M. Pierre Moscovici, ministre. Lorsque nous sommes arrivés aux responsabilités, il y a eu un changement de cap.

Nous le faisons en mettant en œuvre un pacte de compétitivité qui est d'une importance sans précédent et qui prend justement en compte certaines des dimensions que vous avez évoquées.

C'est le cas du coût du travail, que nous réduisons au travers du crédit d'impôt pour la compétitivité et l'emploi.

M. François Grosdidier. Après avoir dit que ce n'était pas un problème !

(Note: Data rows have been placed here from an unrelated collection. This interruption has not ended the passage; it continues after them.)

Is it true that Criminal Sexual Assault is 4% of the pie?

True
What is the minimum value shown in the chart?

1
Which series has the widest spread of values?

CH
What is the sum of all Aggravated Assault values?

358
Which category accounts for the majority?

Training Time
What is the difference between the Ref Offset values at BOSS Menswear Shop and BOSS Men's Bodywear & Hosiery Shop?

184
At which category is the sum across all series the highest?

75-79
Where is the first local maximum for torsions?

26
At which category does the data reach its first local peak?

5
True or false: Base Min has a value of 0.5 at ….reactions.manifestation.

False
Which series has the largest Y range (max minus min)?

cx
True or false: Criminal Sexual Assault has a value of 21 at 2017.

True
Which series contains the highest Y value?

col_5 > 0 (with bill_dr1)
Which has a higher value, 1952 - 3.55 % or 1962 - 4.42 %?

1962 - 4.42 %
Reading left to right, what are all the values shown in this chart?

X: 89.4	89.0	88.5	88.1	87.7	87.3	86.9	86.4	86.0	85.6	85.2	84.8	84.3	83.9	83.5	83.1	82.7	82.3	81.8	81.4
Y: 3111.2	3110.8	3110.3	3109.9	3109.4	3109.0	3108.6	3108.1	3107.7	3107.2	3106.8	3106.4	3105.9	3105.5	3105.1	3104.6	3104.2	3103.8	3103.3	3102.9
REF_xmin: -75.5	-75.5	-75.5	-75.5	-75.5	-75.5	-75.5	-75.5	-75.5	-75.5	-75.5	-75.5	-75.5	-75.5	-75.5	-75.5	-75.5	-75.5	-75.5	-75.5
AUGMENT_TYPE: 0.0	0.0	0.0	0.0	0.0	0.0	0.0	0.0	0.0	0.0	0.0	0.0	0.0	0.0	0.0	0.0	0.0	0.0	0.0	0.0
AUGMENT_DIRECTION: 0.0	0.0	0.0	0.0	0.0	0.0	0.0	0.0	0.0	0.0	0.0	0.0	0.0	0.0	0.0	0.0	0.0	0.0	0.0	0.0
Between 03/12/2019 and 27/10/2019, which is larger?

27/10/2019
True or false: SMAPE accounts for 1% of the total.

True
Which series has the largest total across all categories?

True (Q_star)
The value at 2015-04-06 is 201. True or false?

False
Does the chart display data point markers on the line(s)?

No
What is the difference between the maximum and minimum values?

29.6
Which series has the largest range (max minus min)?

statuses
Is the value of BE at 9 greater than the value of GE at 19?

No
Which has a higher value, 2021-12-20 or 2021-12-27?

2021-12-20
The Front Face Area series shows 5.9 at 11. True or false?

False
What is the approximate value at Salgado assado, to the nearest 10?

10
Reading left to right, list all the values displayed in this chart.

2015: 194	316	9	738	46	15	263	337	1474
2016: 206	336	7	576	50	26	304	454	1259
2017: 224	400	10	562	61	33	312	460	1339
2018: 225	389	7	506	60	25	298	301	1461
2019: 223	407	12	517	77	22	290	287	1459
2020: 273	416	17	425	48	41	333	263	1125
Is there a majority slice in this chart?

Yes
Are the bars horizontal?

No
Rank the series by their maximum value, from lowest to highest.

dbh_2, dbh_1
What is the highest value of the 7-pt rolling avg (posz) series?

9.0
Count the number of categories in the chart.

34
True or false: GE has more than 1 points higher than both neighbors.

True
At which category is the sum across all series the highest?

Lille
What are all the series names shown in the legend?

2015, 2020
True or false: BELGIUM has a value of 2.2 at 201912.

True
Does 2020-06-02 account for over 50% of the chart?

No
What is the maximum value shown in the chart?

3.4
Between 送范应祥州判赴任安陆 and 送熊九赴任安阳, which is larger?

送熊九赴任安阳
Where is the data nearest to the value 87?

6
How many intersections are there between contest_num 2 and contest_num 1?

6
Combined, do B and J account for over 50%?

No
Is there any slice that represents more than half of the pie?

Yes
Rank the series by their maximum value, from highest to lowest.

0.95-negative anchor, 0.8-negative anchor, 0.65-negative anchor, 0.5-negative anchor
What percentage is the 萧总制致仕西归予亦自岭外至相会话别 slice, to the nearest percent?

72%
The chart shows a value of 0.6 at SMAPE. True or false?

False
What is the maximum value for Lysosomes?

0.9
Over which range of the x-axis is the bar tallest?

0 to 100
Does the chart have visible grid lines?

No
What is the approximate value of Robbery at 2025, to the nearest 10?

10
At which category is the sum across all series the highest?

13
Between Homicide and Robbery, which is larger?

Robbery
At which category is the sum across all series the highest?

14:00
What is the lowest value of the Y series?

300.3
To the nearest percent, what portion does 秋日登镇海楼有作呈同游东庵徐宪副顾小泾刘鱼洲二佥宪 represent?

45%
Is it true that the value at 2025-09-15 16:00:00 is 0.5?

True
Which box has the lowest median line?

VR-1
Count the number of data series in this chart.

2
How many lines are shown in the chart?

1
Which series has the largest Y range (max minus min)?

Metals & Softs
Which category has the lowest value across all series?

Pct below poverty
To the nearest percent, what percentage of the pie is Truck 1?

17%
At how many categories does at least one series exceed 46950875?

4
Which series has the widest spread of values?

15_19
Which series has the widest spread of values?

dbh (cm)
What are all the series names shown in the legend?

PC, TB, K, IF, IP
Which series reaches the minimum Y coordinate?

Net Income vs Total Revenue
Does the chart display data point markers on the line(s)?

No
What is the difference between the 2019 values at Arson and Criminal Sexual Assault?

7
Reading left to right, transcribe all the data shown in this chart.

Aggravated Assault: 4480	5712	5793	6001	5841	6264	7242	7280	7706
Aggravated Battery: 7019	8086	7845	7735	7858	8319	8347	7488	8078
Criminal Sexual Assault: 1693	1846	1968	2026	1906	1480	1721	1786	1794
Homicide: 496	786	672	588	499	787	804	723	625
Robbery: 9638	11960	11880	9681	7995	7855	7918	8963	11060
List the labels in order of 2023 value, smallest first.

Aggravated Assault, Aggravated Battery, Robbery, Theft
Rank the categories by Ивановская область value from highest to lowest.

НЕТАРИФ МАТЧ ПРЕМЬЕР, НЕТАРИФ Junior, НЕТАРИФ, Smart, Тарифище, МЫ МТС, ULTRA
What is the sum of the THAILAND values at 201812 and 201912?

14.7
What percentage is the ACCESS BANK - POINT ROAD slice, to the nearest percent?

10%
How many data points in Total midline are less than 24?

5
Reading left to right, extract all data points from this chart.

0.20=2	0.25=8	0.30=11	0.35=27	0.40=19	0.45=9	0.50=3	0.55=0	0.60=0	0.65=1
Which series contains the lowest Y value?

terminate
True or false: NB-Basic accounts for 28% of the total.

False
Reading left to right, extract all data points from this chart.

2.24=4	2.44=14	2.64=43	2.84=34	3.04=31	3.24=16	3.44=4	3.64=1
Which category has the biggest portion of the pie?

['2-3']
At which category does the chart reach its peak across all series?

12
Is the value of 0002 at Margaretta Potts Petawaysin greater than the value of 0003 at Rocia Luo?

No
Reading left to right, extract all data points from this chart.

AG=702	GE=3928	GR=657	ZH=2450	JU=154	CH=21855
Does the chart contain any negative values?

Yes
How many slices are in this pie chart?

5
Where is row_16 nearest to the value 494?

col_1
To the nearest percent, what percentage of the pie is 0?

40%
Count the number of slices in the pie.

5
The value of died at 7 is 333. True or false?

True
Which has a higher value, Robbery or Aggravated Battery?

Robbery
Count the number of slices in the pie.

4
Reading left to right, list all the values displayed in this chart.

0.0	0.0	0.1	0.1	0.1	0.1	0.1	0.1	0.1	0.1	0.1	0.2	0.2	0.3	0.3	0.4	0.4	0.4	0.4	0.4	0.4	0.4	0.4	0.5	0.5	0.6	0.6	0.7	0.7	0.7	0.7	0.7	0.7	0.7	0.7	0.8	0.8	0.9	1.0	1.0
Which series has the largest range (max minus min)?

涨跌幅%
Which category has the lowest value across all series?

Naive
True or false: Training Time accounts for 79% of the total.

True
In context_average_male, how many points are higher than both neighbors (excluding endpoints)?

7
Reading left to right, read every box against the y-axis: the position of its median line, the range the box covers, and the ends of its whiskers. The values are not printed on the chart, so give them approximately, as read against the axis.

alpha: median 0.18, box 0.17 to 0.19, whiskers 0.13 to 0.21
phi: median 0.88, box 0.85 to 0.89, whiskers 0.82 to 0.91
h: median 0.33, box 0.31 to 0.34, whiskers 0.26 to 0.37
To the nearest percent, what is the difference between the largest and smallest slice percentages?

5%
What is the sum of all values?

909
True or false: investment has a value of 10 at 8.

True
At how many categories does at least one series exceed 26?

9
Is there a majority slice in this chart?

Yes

M. Pierre Moscovici, ministre. Nous travaillons aussi sur la simplification, fondamentale, et qui est un engagement extrêmement fort du Président de la République. Nous nous efforçons de lever les rigidités, d'accélérer les procédures de manière que les entreprises puissent investir, embaucher rapidement et simplement.

M. Alain Gournac. En taxant les entreprises !

M. Pierre Moscovici, ministre. C'est aussi l'objet même de la Banque publique d'investissement, qui vient à leur appui.

Mais je ne veux pas être trop long, alors sachez que nous œuvrons actuellement au redressement du pays, parce que vous l'avez dégradé.

Oui, nous savons où nous allons, un cap est fixé, cela prendra sans doute du temps...

M. Ladislas Poniatowski. Charabia !

M. Pierre Moscovici, ministre. ... mais les résultats seront au rendez-vous...

M. Alain Gournac. Oh là là ! Ils savent où ils vont, c'est nouveau !

M. Pierre Moscovici, ministre. ... et je confirme, ici, l'engagement qui a été pris par le Président de la République, d'inverser, enfin, après vingt et un mois, la courbe du chômage dans ce pays d'ici à la fin de 2013.

Voilà, monsieur le sénateur, la réponse que je souhaitais vous apporter. (Applaudissements sur les travées du groupe socialiste, du groupe écologiste, ainsi que sur certaines travées du RDSE.)